Are you as neutral as you think? By choosing connotative words, we often unthinkingly communicate things that we don’t mean to say.
Intentionally or not, we convey value judgments. Our word choices often carry with them an emotional connotation. When we call a personal “angry” versus “upset” or “rattled,” readers digest the connotation of those words along with the facts of the story.
“Anger,” for example, carries with it a connotation of righteous indignation, as well as a touch of emotional volatility. “Concerned,” like angry, connotes a just root of the feeling, but implies intellectual and emotional control. “Upset” sounds like a knee-jerk reaction to a situation, with no implication of righteousness. “Had her panties in a wad,” one of my favorites, is dismissive. The problem was all in the panty-wearer’s head, or worse, a result of badly thought-out undergarment selection.
Why we Should Use Connotative Words.
When it comes to storytelling, connotative words aren’t bad. Our feeling, subconscious or conscious, are part of the package. The subtext is often what engages our listeners. Our speech patterns as well as the “tone” of our voice, tells them much about who we are.
Plus, if you write as if you’re walking on egg-shells, you won’t “be yourself.” Besides, some people just want to tell their stories, not ensure that everyone likes them. I get that. There should be times where you can let your hair down. And, there should be people (family comes to mind) with whom you can say what you think and feel with no fear or judgement or recriminations.
Why we Should Exercise Care when using Connotative Words
When it comes to preserving stories and giving future generations a taste of family members that they might only know in life, perhaps a little more intention is called for as we pick and choose connotative words.
Part of the point of communicating is making ourselves understood. In a job interview, you don’t just spruce up your resume. You comb your hair, wear nice –at least clean—clothes, and sit up straight. It’s not that you like sitting up straight. Rather, you know that slouching will be misunderstood as disinterest.
This is a touchy point for me because I’ve seen people re-shape stories by their choice of vocabulary. Sometimes it was in a way that promoted understanding and tact. But, I’ve also seen people use finesse in word choices to warp others understanding of a story.
For instance, in a recent debate among her colleagues, a woman I know did this with an elegance and aplomb I could almost respect. She was the “reporter,” the assumed neutral party. She was also a wordsmith. But her wordsmithing crossed over into manipulating understanding of what had happened. Her use of connotative words effectively muted the voices of those she opposed. People weren’t “concerned.” They were “afraid.” No one “advocated” for an action. Instead, their “mother-bear side was showing.” A teen’s strongly held opinion was “what you might expect of someone of his age, gender, and ethnicity” or, equally dismissive, simply “reflected her parents’ viewpoint.”
Strategies for maintaining neutrality:
You can still use the words you want—even those with negative connotations—without allowing their subtext to overshadow your story.
Add more setting to your story.
Note the differences:
Grandma struck her wooden spoon and snapped at Fred, “…..”
Some of us didn’t even know Grandma had a ‘last nerve,’ but Fred had found it, gotten on it, rode it hard, and put it up wet. When he …., we got to see the unflappable flap. Grandma struck her wooden spoon on the side of the stove and snapped, “……

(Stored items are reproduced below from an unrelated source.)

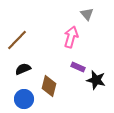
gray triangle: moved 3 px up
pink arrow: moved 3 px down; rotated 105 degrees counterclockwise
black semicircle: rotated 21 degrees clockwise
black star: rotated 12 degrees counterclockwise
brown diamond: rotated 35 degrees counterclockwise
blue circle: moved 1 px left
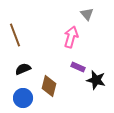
brown line: moved 2 px left, 5 px up; rotated 65 degrees counterclockwise
blue circle: moved 1 px left, 1 px up
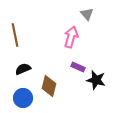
brown line: rotated 10 degrees clockwise
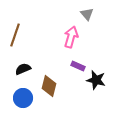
brown line: rotated 30 degrees clockwise
purple rectangle: moved 1 px up
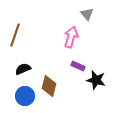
blue circle: moved 2 px right, 2 px up
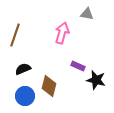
gray triangle: rotated 40 degrees counterclockwise
pink arrow: moved 9 px left, 4 px up
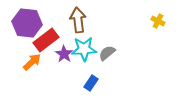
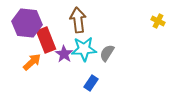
red rectangle: rotated 75 degrees counterclockwise
gray semicircle: rotated 18 degrees counterclockwise
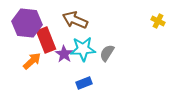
brown arrow: moved 3 px left; rotated 60 degrees counterclockwise
cyan star: moved 1 px left
orange arrow: moved 1 px up
blue rectangle: moved 7 px left; rotated 35 degrees clockwise
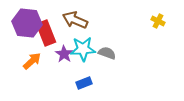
red rectangle: moved 7 px up
gray semicircle: rotated 78 degrees clockwise
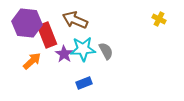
yellow cross: moved 1 px right, 2 px up
red rectangle: moved 1 px right, 2 px down
gray semicircle: moved 1 px left, 2 px up; rotated 42 degrees clockwise
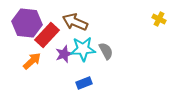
brown arrow: moved 2 px down
red rectangle: rotated 65 degrees clockwise
purple star: rotated 18 degrees clockwise
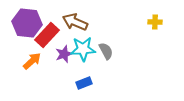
yellow cross: moved 4 px left, 3 px down; rotated 24 degrees counterclockwise
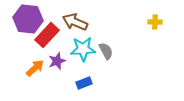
purple hexagon: moved 1 px right, 4 px up
purple star: moved 7 px left, 7 px down
orange arrow: moved 3 px right, 7 px down
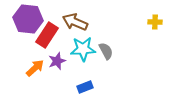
red rectangle: rotated 10 degrees counterclockwise
blue rectangle: moved 1 px right, 4 px down
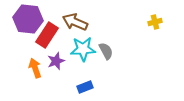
yellow cross: rotated 16 degrees counterclockwise
purple star: moved 1 px left
orange arrow: rotated 66 degrees counterclockwise
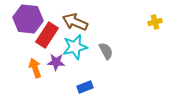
cyan star: moved 8 px left, 2 px up; rotated 10 degrees counterclockwise
purple star: moved 1 px down; rotated 24 degrees clockwise
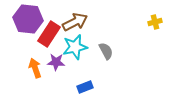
brown arrow: rotated 130 degrees clockwise
red rectangle: moved 2 px right, 1 px up
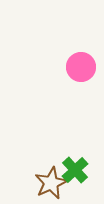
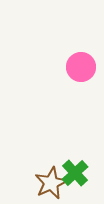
green cross: moved 3 px down
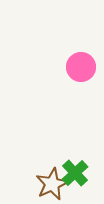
brown star: moved 1 px right, 1 px down
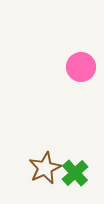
brown star: moved 7 px left, 16 px up
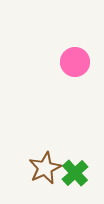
pink circle: moved 6 px left, 5 px up
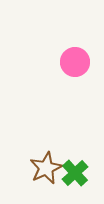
brown star: moved 1 px right
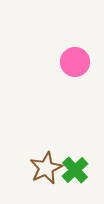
green cross: moved 3 px up
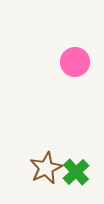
green cross: moved 1 px right, 2 px down
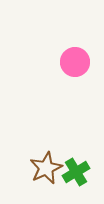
green cross: rotated 12 degrees clockwise
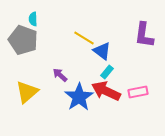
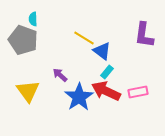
yellow triangle: moved 1 px right, 1 px up; rotated 25 degrees counterclockwise
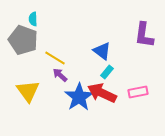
yellow line: moved 29 px left, 20 px down
red arrow: moved 4 px left, 2 px down
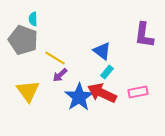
purple arrow: rotated 84 degrees counterclockwise
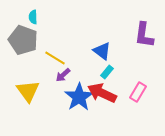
cyan semicircle: moved 2 px up
purple arrow: moved 3 px right
pink rectangle: rotated 48 degrees counterclockwise
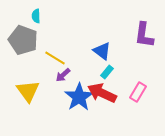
cyan semicircle: moved 3 px right, 1 px up
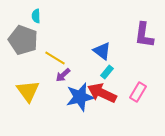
blue star: moved 1 px right; rotated 20 degrees clockwise
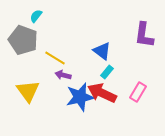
cyan semicircle: rotated 40 degrees clockwise
purple arrow: rotated 56 degrees clockwise
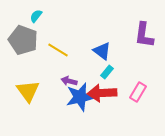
yellow line: moved 3 px right, 8 px up
purple arrow: moved 6 px right, 6 px down
red arrow: rotated 28 degrees counterclockwise
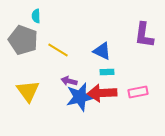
cyan semicircle: rotated 40 degrees counterclockwise
blue triangle: rotated 12 degrees counterclockwise
cyan rectangle: rotated 48 degrees clockwise
pink rectangle: rotated 48 degrees clockwise
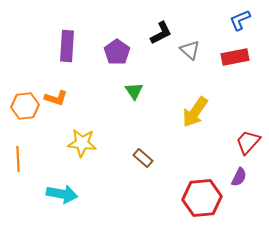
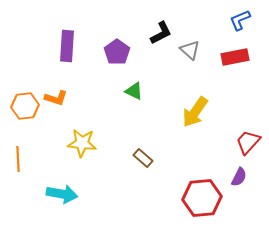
green triangle: rotated 30 degrees counterclockwise
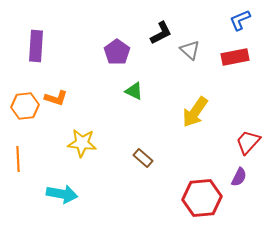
purple rectangle: moved 31 px left
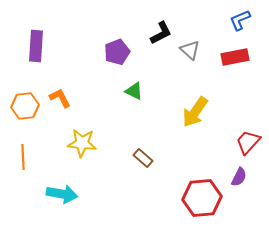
purple pentagon: rotated 15 degrees clockwise
orange L-shape: moved 4 px right; rotated 135 degrees counterclockwise
orange line: moved 5 px right, 2 px up
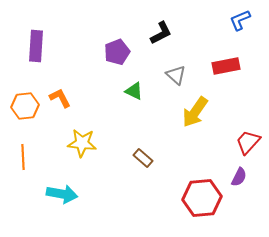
gray triangle: moved 14 px left, 25 px down
red rectangle: moved 9 px left, 9 px down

The latter gives intentional characterization along with the story. In the first instance, we could have assumed that Fred was a victim. In the second, Fred was getting a taste of his own medicine. Grandma looks more human. As you portray this humanity, your readers are better able to connect with her and with Fred.

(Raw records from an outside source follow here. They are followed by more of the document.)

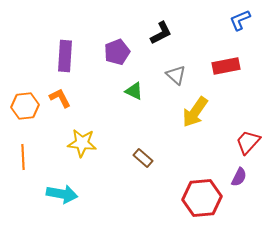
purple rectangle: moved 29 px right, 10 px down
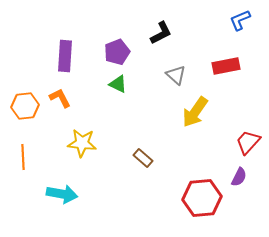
green triangle: moved 16 px left, 7 px up
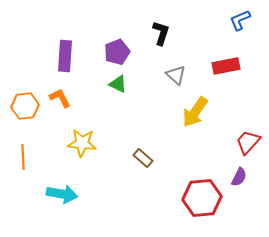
black L-shape: rotated 45 degrees counterclockwise
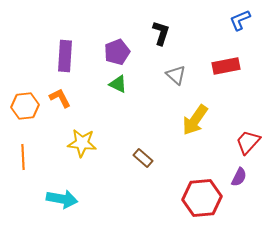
yellow arrow: moved 8 px down
cyan arrow: moved 5 px down
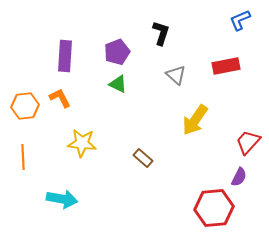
red hexagon: moved 12 px right, 10 px down
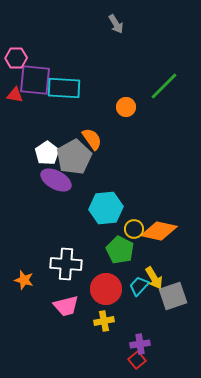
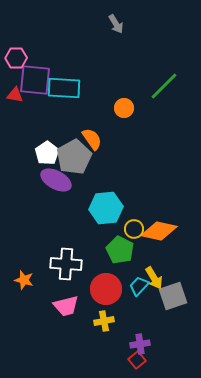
orange circle: moved 2 px left, 1 px down
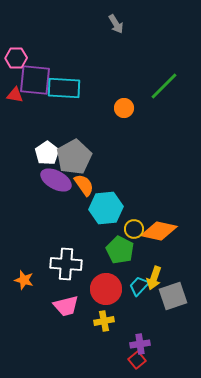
orange semicircle: moved 8 px left, 46 px down
yellow arrow: rotated 50 degrees clockwise
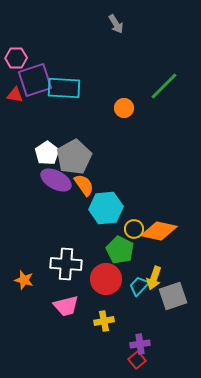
purple square: rotated 24 degrees counterclockwise
red circle: moved 10 px up
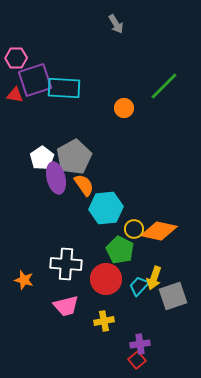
white pentagon: moved 5 px left, 5 px down
purple ellipse: moved 2 px up; rotated 48 degrees clockwise
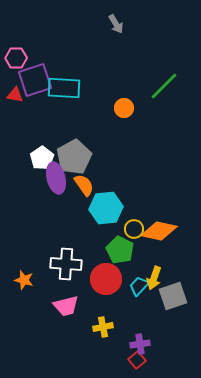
yellow cross: moved 1 px left, 6 px down
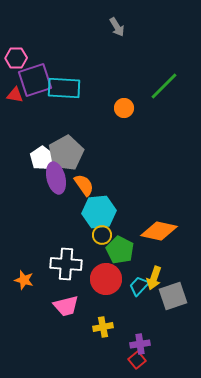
gray arrow: moved 1 px right, 3 px down
gray pentagon: moved 8 px left, 4 px up
cyan hexagon: moved 7 px left, 4 px down
yellow circle: moved 32 px left, 6 px down
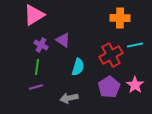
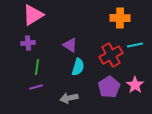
pink triangle: moved 1 px left
purple triangle: moved 7 px right, 5 px down
purple cross: moved 13 px left, 2 px up; rotated 32 degrees counterclockwise
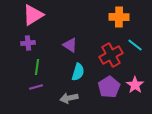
orange cross: moved 1 px left, 1 px up
cyan line: rotated 49 degrees clockwise
cyan semicircle: moved 5 px down
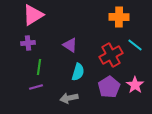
green line: moved 2 px right
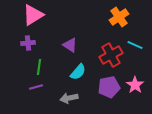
orange cross: rotated 36 degrees counterclockwise
cyan line: rotated 14 degrees counterclockwise
cyan semicircle: rotated 24 degrees clockwise
purple pentagon: rotated 20 degrees clockwise
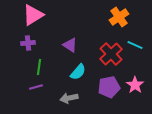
red cross: moved 1 px up; rotated 15 degrees counterclockwise
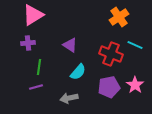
red cross: rotated 25 degrees counterclockwise
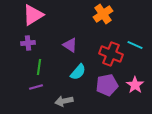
orange cross: moved 16 px left, 3 px up
purple pentagon: moved 2 px left, 2 px up
gray arrow: moved 5 px left, 3 px down
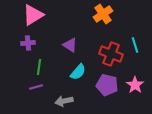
cyan line: rotated 49 degrees clockwise
purple pentagon: rotated 25 degrees clockwise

Use Your Wordsmithing Powers for Good
Connotative words can be positive, persuasive and uplifting. Re-read Martin Luther King Jr.’s “I have a dream speech.” His artful use of connotative words such as “momentous,” “hallowed ground,” and “creed” were a part of his ability to inspire.
Let your Readers get to Know their Narrator.
Fiction writers (and others that write in the third person) are cognizant of the concept of a “trusted narrator.” In a nutshell, readers engage more fully in the story if they trust or understand the viewpoint of the narrator. In my opinion, the more of yourself you put on each page, the more fully your readers will understand you. Which matters, because if they understand you, they won’t get tripped or wrapped up in a single ambiguous word choice.
TED speaker Sally Kohn, speaks about emotional correctness—and points out that if people perceive you as being kind and sincere, they are more likely to listen to what you have to say. (Watch the clip.)
Do a little research
Things that were common terms twenty years ago are now considered offensive. Whether or not you want to adapt or bow (See, that’s a connotative word) to political correctness, knowing how your word choices will land on readers of different generations and ethnicities will help you write. (YourDictionary.com has a helpful short primer.)
Explain your word choices
Take your readers or listeners back in time with you. For instance, you might explain although “crippled” is considered offensive today, that’s how you thought of yourself and that no one meant any harm in referring to you that way. For them, it was simply a descriptive term.
When have you grappled with using connotative words? How did you resolve your dilemma? What words do you consider “hot button” terms? How do you write around them?